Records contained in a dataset
________________________
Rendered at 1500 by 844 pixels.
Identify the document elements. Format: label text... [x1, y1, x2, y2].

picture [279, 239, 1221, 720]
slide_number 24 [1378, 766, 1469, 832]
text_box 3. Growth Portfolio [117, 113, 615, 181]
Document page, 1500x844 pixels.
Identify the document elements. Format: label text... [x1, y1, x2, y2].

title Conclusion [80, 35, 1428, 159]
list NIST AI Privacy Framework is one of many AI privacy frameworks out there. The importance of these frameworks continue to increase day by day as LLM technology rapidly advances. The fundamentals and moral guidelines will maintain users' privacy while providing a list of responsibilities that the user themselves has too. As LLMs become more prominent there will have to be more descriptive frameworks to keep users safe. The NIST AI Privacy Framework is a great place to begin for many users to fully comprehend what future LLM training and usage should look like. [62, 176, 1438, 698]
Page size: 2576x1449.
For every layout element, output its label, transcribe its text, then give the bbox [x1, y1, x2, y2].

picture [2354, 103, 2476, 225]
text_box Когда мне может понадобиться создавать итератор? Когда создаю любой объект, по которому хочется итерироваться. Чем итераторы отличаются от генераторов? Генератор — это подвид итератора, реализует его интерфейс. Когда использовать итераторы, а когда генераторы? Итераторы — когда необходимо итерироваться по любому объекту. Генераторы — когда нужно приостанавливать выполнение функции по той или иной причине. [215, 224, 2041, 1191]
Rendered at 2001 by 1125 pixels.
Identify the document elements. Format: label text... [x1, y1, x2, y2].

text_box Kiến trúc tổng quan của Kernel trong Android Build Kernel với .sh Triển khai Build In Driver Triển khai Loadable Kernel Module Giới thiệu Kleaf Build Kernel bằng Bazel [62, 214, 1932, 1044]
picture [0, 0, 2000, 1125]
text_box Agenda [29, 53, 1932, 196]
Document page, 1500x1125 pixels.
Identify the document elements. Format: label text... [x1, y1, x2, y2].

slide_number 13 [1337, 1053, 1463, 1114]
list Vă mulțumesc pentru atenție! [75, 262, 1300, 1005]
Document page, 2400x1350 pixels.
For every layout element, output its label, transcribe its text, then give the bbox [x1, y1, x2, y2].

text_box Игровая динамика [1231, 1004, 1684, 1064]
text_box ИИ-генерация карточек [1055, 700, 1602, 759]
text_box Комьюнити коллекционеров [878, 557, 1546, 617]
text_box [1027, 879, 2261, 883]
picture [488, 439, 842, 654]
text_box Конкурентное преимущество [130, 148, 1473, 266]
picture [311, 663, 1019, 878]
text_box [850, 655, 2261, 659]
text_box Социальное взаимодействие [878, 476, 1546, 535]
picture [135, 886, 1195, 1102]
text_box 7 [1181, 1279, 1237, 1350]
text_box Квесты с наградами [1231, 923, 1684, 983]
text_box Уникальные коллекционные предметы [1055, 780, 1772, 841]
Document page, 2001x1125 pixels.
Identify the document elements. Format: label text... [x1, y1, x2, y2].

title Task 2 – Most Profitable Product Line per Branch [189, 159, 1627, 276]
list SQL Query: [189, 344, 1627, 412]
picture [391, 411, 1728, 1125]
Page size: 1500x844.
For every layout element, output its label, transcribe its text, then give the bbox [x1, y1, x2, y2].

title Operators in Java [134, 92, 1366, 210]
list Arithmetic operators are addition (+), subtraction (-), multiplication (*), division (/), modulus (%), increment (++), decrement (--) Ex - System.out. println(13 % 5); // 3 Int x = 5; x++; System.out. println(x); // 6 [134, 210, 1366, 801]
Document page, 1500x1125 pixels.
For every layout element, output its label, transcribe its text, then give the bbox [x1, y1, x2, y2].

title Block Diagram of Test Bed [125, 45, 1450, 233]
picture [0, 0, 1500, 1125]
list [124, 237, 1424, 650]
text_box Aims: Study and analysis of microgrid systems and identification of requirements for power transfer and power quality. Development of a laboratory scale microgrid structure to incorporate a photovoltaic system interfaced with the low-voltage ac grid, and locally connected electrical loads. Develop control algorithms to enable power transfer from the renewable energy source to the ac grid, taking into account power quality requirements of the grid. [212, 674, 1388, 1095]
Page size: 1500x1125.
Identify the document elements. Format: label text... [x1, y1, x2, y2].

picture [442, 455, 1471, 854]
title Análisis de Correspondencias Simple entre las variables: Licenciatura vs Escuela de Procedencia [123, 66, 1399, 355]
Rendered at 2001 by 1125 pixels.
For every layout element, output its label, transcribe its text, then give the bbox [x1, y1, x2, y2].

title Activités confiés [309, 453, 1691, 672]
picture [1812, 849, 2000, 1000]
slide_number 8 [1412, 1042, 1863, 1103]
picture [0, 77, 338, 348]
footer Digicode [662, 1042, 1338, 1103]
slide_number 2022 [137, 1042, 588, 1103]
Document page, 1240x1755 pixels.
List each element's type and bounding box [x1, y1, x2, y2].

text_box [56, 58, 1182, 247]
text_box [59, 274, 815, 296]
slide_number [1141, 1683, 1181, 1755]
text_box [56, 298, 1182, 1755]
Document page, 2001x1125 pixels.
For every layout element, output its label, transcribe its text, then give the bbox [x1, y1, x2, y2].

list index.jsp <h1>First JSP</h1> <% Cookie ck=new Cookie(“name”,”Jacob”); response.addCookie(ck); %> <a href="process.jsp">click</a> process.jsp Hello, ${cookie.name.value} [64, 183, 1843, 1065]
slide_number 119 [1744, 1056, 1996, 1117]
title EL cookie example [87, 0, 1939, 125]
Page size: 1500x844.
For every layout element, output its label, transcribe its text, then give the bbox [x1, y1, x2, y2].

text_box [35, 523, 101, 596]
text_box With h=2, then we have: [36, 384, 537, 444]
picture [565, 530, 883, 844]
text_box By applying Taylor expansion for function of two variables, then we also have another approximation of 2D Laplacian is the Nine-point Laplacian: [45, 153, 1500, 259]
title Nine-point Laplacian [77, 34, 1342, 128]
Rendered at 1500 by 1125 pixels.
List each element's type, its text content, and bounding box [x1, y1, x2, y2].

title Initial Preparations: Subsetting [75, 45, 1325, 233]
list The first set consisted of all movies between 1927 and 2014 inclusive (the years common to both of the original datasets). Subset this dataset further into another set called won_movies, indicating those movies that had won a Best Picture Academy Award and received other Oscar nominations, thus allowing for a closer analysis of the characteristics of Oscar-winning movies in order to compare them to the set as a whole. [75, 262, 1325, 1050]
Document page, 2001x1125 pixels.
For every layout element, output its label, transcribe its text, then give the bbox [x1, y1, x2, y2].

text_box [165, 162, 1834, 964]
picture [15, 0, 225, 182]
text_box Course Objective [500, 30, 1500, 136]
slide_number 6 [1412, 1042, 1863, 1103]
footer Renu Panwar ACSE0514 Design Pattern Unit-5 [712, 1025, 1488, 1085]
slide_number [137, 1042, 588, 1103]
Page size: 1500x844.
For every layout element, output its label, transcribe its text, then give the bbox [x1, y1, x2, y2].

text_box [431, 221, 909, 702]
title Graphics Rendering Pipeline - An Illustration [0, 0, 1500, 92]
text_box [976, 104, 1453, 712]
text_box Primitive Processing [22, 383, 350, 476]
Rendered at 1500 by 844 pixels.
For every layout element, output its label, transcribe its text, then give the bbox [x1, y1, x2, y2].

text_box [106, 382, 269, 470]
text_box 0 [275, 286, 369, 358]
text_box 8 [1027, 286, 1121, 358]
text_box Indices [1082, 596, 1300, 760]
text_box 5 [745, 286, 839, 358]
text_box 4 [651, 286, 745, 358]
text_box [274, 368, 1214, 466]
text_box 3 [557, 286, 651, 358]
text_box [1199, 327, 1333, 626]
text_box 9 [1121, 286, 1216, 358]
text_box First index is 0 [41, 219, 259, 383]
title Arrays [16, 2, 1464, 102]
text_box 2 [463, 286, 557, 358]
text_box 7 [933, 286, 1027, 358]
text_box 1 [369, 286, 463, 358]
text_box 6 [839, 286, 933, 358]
________________________
From the opening line of the data above through the line that contains "Document page, 2400x1350 pixels.", please print each line as it stands and only those lines.

Rendered at 1500 by 844 pixels.
Identify the document elements. Format: label text... [x1, y1, x2, y2].

picture [279, 239, 1221, 720]
slide_number 24 [1378, 766, 1469, 832]
text_box 3. Growth Portfolio [117, 113, 615, 181]
Document page, 1500x844 pixels.
Identify the document elements. Format: label text... [x1, y1, x2, y2].

title Conclusion [80, 35, 1428, 159]
list NIST AI Privacy Framework is one of many AI privacy frameworks out there. The importance of these frameworks continue to increase day by day as LLM technology rapidly advances. The fundamentals and moral guidelines will maintain users' privacy while providing a list of responsibilities that the user themselves has too. As LLMs become more prominent there will have to be more descriptive frameworks to keep users safe. The NIST AI Privacy Framework is a great place to begin for many users to fully comprehend what future LLM training and usage should look like. [62, 176, 1438, 698]
Page size: 2576x1449.
For every layout element, output its label, transcribe its text, then give the bbox [x1, y1, x2, y2].

picture [2354, 103, 2476, 225]
text_box Когда мне может понадобиться создавать итератор? Когда создаю любой объект, по которому хочется итерироваться. Чем итераторы отличаются от генераторов? Генератор — это подвид итератора, реализует его интерфейс. Когда использовать итераторы, а когда генераторы? Итераторы — когда необходимо итерироваться по любому объекту. Генераторы — когда нужно приостанавливать выполнение функции по той или иной причине. [215, 224, 2041, 1191]
Rendered at 2001 by 1125 pixels.
Identify the document elements. Format: label text... [x1, y1, x2, y2].

text_box Kiến trúc tổng quan của Kernel trong Android Build Kernel với .sh Triển khai Build In Driver Triển khai Loadable Kernel Module Giới thiệu Kleaf Build Kernel bằng Bazel [62, 214, 1932, 1044]
picture [0, 0, 2000, 1125]
text_box Agenda [29, 53, 1932, 196]
Document page, 1500x1125 pixels.
Identify the document elements. Format: label text... [x1, y1, x2, y2].

slide_number 13 [1337, 1053, 1463, 1114]
list Vă mulțumesc pentru atenție! [75, 262, 1300, 1005]
Document page, 2400x1350 pixels.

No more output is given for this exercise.